In 2003 we brought our boat from Lake Ontario to Brunswick Ga. We have gone south from Brunswick to places in Florida 6 times since. Sailboats are not canal friendly but a necessary evil.Your boat will tend to walk to port or starboard when in reverse so wherever you can go to that side of the lock. Canal cruising can be very enjoyable and the Erie Canal takes you through some beautiful and interesting parts of New York State with many interesting communities in which to visit along the way. You can reduce your canal time by going through the Welland Canal to Lake Ontario and enter the Erie Canal via Oswego. We had our mast shipped to Catskill NY as caring the de-stepped mast on deck further detracts from the canal experience but carrying it on deck may be your only option. Just make sure it's well secured. Check on Marinas that will de-step your mast for you. The best place to re-step your mast is Riverview marina in Catskill.
We stayed in Great Kills on Staten Island and did an overnighter to Cape May which I much prefered to stopping in Atlantic City. As mentioned above most people go up Deleware Bay and down Chesepeake Bay. We went through this area in October and it was cold. Hardly a time to enjoy the area. To me given good sailing conditions outside from Cape May to Norfolk would be a very good option.

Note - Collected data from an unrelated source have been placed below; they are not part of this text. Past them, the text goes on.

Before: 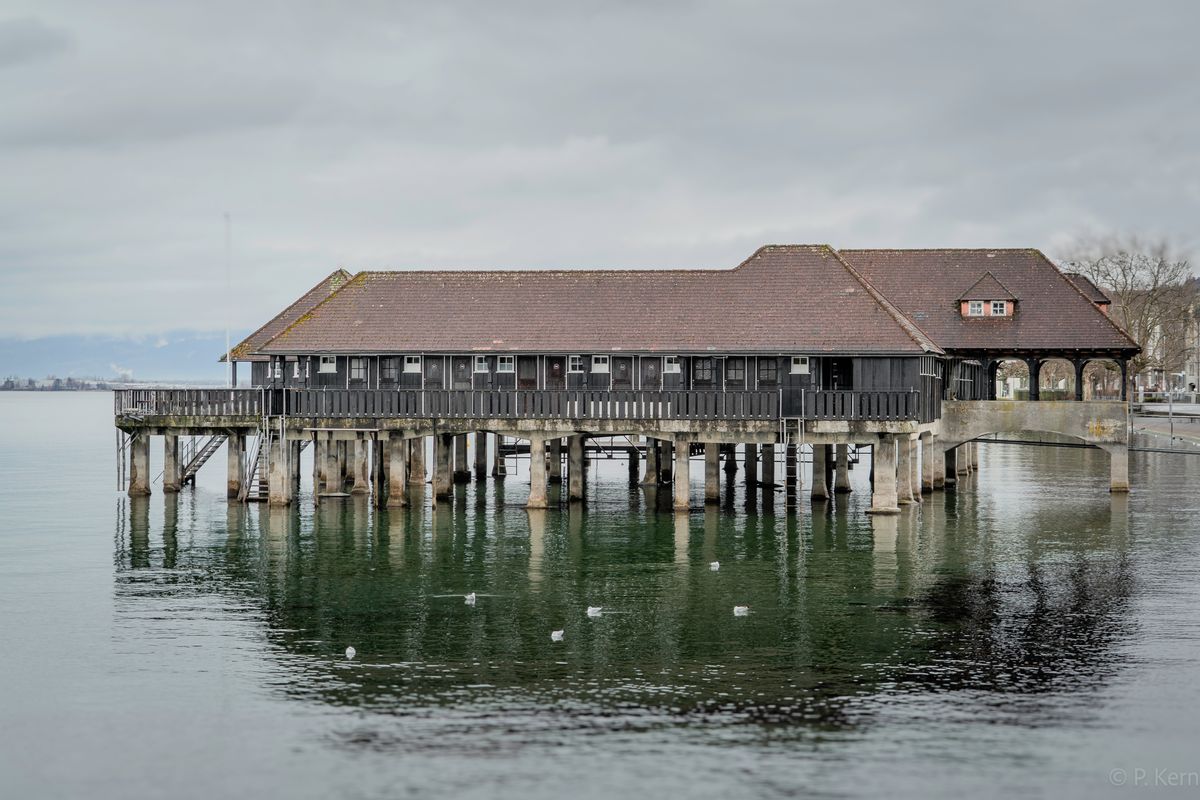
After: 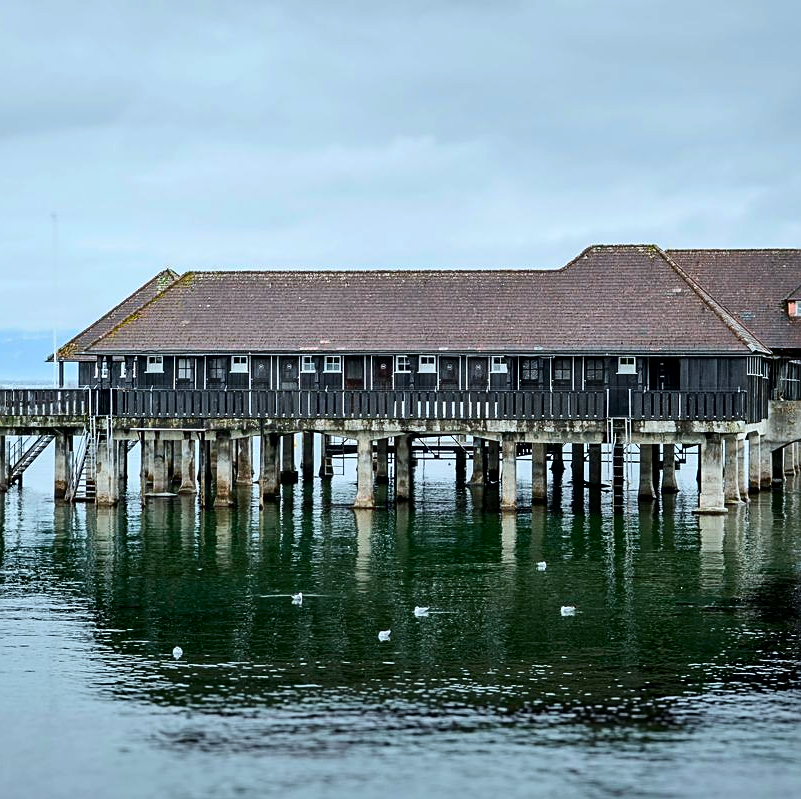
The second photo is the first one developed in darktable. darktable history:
exposure: exposure 0.204 EV, compensate exposure bias true, compensate highlight preservation false
contrast brightness saturation: contrast 0.187, brightness -0.109, saturation 0.213
crop and rotate: left 14.486%, right 18.702%
color calibration: illuminant Planckian (black body), x 0.368, y 0.361, temperature 4275.73 K
sharpen: on, module defaults
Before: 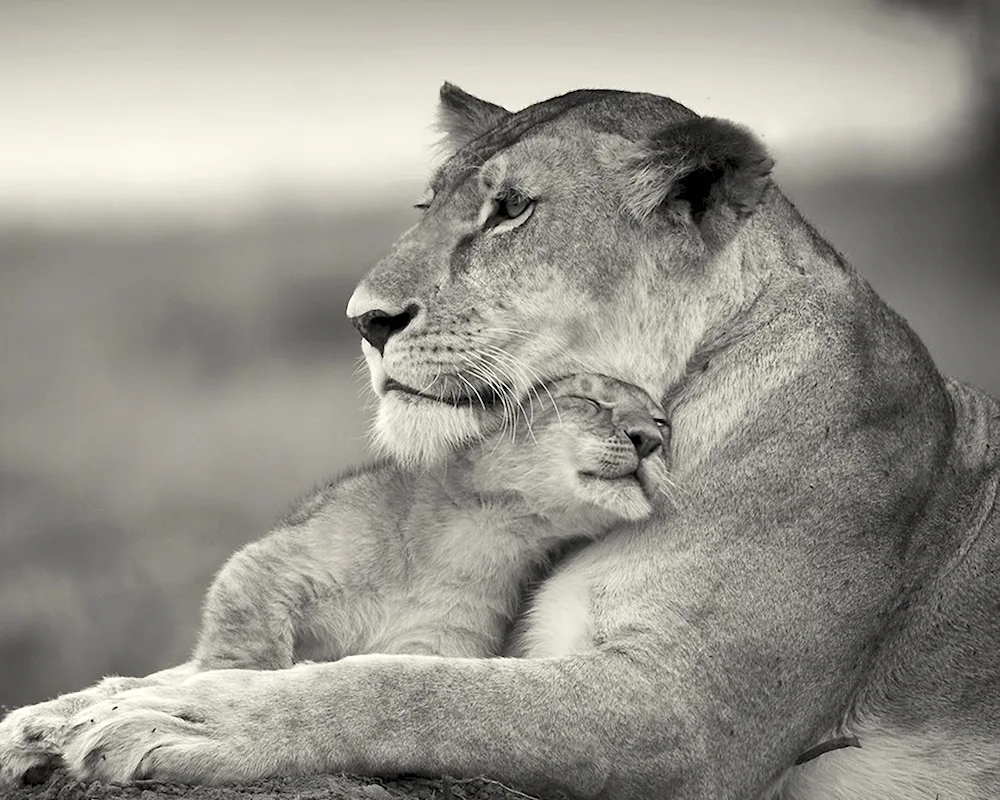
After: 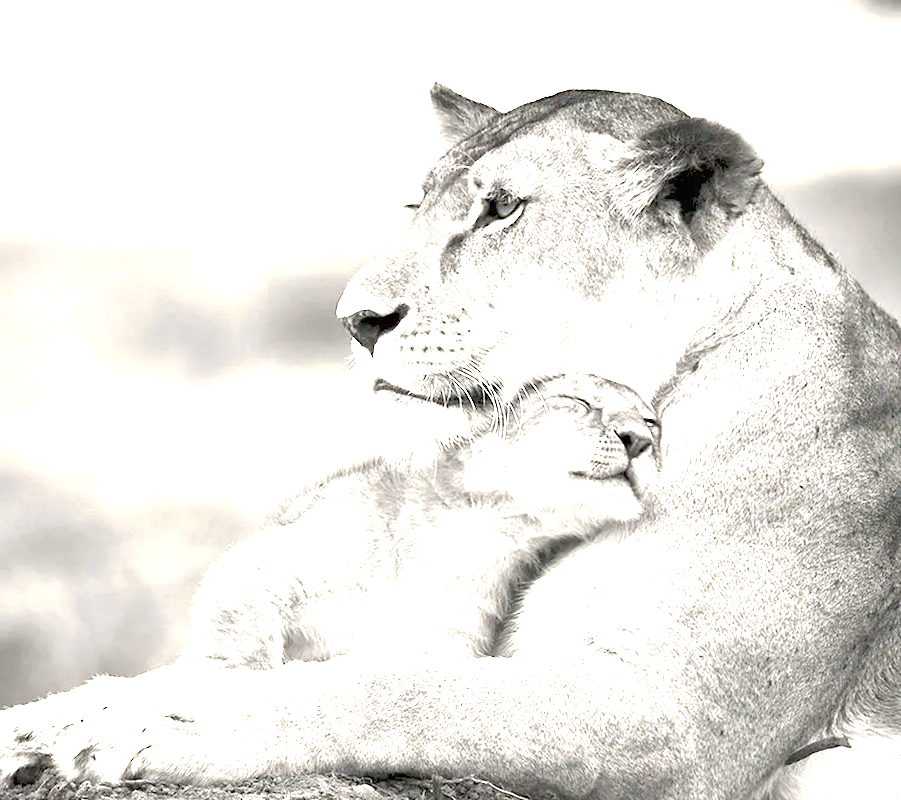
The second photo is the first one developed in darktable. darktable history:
exposure: exposure 2 EV, compensate highlight preservation false
crop and rotate: left 1.088%, right 8.807%
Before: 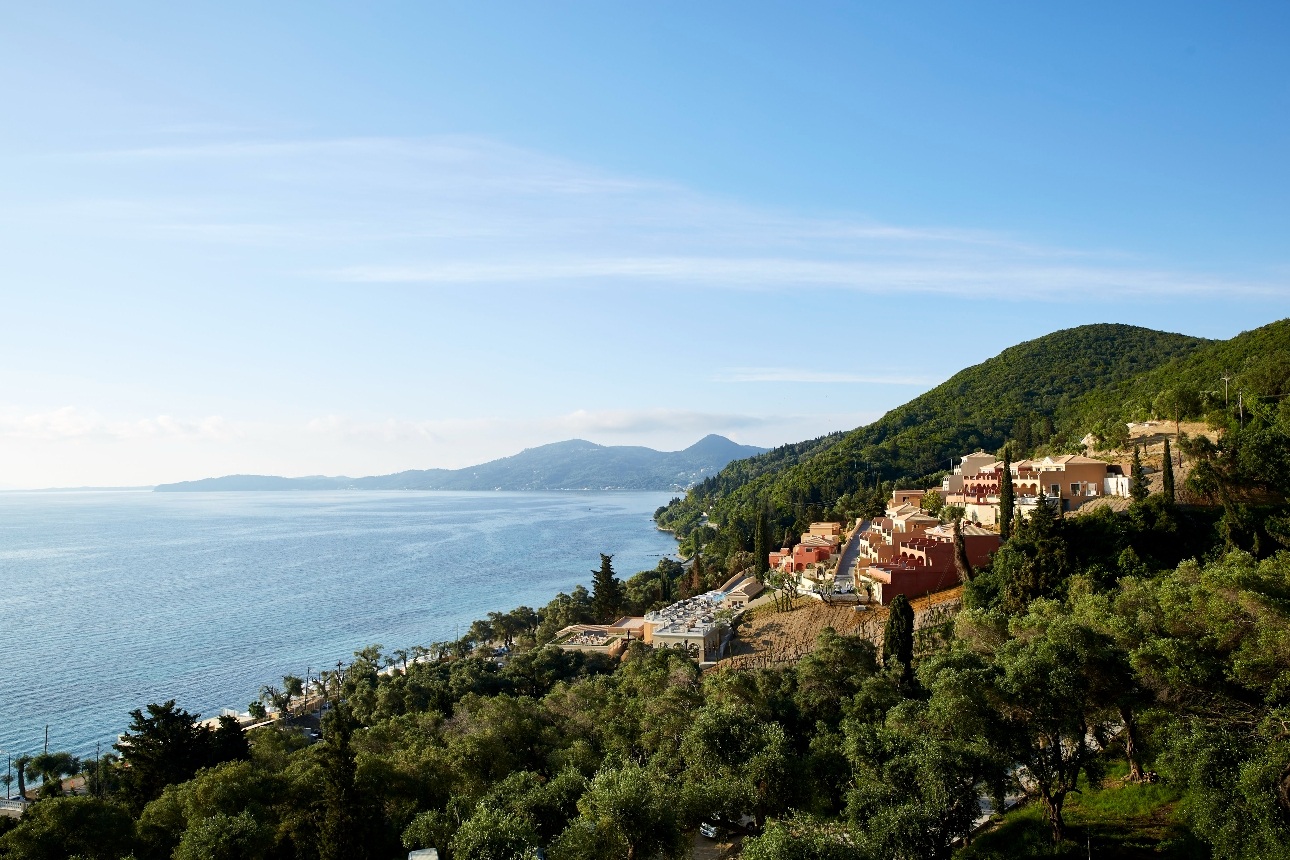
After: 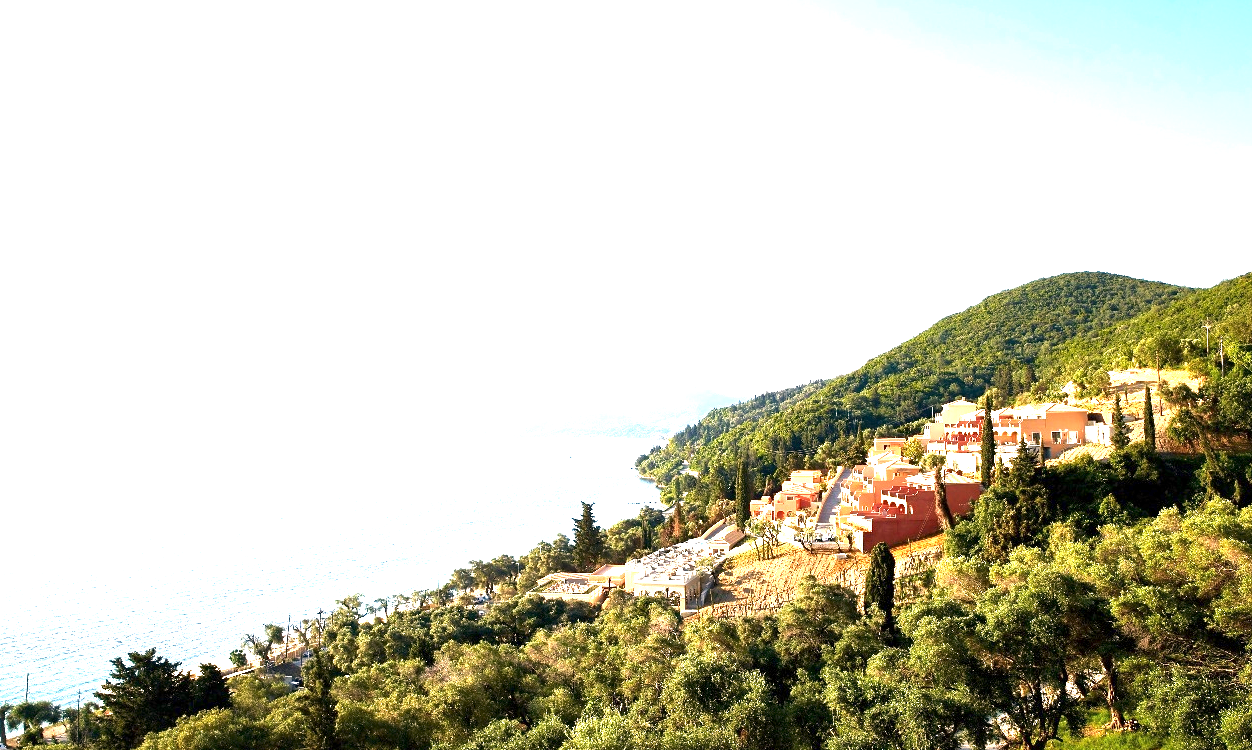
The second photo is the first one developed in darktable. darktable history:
white balance: red 1.127, blue 0.943
exposure: black level correction 0, exposure 2.088 EV, compensate exposure bias true, compensate highlight preservation false
crop: left 1.507%, top 6.147%, right 1.379%, bottom 6.637%
local contrast: mode bilateral grid, contrast 20, coarseness 50, detail 130%, midtone range 0.2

From that point you will want to do the ICW to at least Beaufort NC to get around Hatteras. We loved the Dismal Swamp, Elizabeth City. The ICW gets a little tedious in SC and Ga but you will definitely want to see Charleston and Savannah. The ICW in Fla for the most part is fine except between Lake Worth and Ft lauderdale where the are over 20 bridges in 20 miles most of which are on an opening schedule.
The best and cheapest guide books for the ICW and the NY canal system are from Skipper Bob. You can get them at Home | Skipper Bob Cruising Guides I recommend you get both Anchoring and Marinas for the ICW and the Guide to the NY Canals. You will also need good charts and I found the Maptech chart books to be excellent.
I hope you enjoy the experience and joy of the journey.